The data:
********************

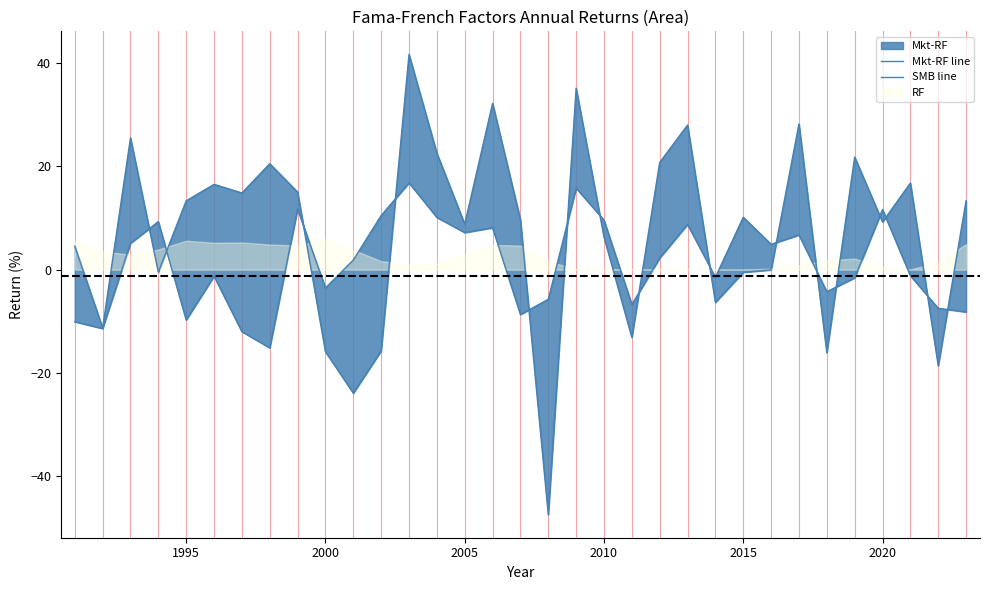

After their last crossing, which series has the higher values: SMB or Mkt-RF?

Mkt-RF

********************

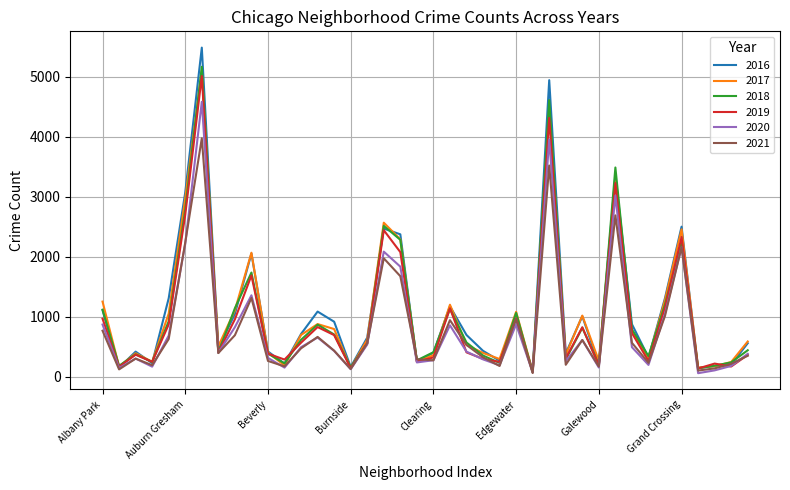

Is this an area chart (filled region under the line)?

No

********************

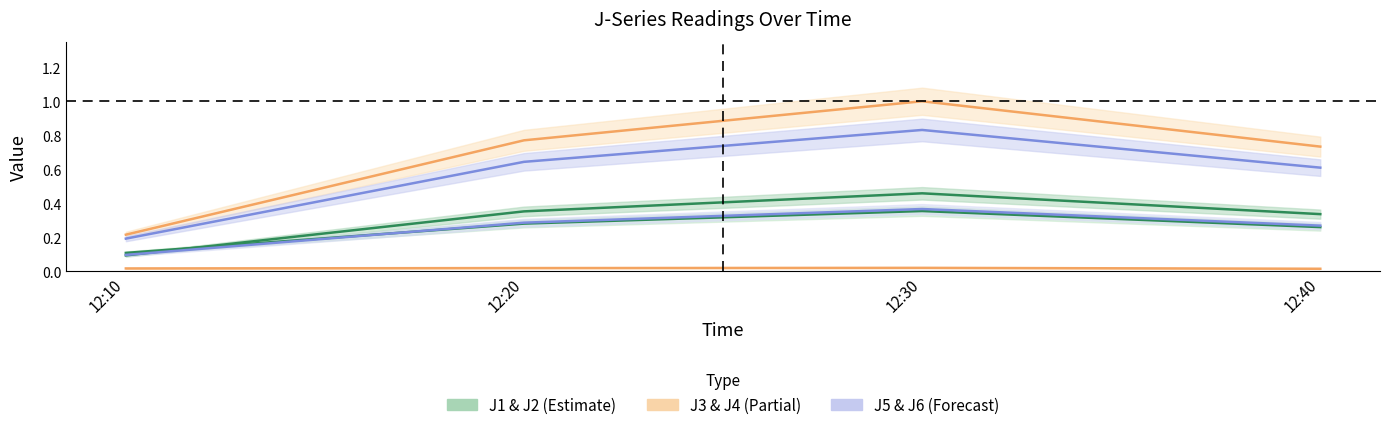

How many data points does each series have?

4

********************

Written task: How many lines of the data above contain the string "series", with case counting? Reply with the number only.

Reply to the exercise: 2